JOB ITEM A: Quote the yoga study excerpt below word for word, the stretch from "This is what" through "in the workshop.".

STUDY TEXT:
━━━━━━━━━━━━━━━━━━━━━━━━━━━━━━
This is what we got. The memory of children, particularly the ones who did not have attention, who would not be able to focus at all, who were always distracted, were the ones to benefit totally from this study. Though the significance shows that it is 0.046, looking at the number of 673 children, it is a big significance that has resulted. It also showed in the results, about which I will tell you later in the workshop.

You can see in this graph how the base level itself has shifted upwards, on the left side the yoga group and on the right side the control group. The yoga group has shifted upwards and you can see the top line that shows the children who were already good, the children who were entering into the IITs of India, even for them there was a big improvement. That is also shown there. Whereas in the control group you will also see that there is a mild improvement post-data, because of the intense desire that they have to perform well; however, that could not become effective because they were not advantaged with the practices of yoga.

They were attending school, yet their school did not have yoga during that period. We were teaching in seven schools of the DAV group of schools, whereas we had taken the control group from other schools from outside the DAV group where we were not teaching. They were attending their school regularly.
━━━━━━━━━━━━━━━━━━━━━━━━━━━━━━
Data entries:

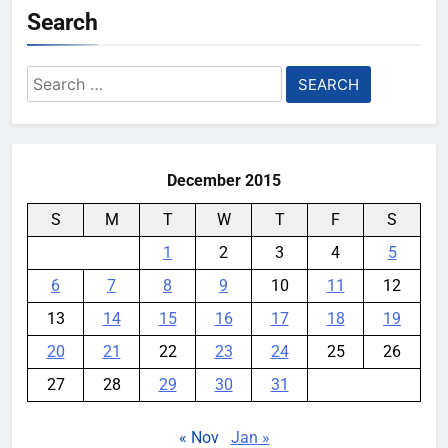
Search
Search
for:
December 2015
S
M
T
W
T
F
S
1
2
3
4
5
6
7
8
9
10
11
12
13
14
15
16
17
18
19
20
21
22
23
24
25
26
27
28
29
30
31
« Nov
Jan »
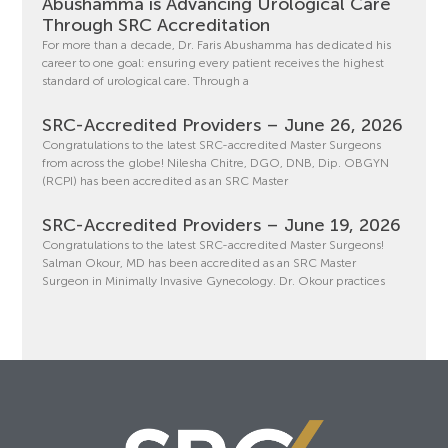
Abushamma is Advancing Urological Care
Through SRC Accreditation
For more than a decade, Dr. Faris Abushamma has dedicated his
career to one goal: ensuring every patient receives the highest
standard of urological care. Through a
SRC-Accredited Providers – June 26, 2026
Congratulations to the latest SRC-accredited Master Surgeons
from across the globe! Nilesha Chitre, DGO, DNB, Dip. OBGYN
(RCPI) has been accredited as an SRC Master
SRC-Accredited Providers – June 19, 2026
Congratulations to the latest SRC-accredited Master Surgeons!
Salman Okour, MD has been accredited as an SRC Master
Surgeon in Minimally Invasive Gynecology. Dr. Okour practices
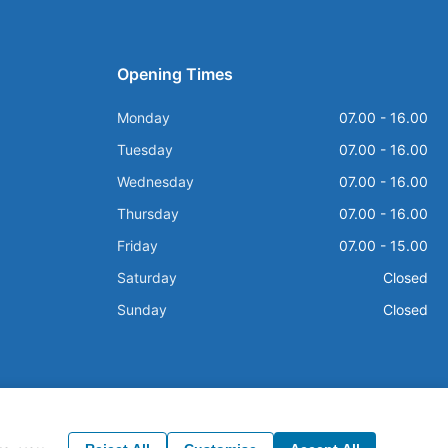
Opening Times
Monday
07.00 - 16.00
Tuesday
07.00 - 16.00
Wednesday
07.00 - 16.00
Thursday
07.00 - 16.00
Friday
07.00 - 15.00
Saturday
Closed
Sunday
Closed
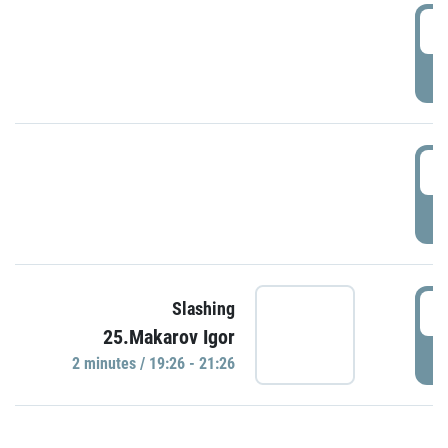
0
P
1
P
1
Slashing
25.Makarov Igor
P
2 minutes / 19:26 - 21:26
━━━━━━━━━━━━━━━━━━━━━━━━━━━━━━
JOB ITEM B: Pick out each line in the entries above that contains the string "Abushamma", matching case exactly.

ANSWER A:
This is what we got. The memory of children, particularly the ones who did not have attention, who would not be able to focus at all, who were always distracted, were the ones to benefit totally from this study. Though the significance shows that it is 0.046, looking at the number of 673 children, it is a big significance that has resulted. It also showed in the results, about which I will tell you later in the workshop.

ANSWER B:
Abushamma is Advancing Urological Care
For more than a decade, Dr. Faris Abushamma has dedicated his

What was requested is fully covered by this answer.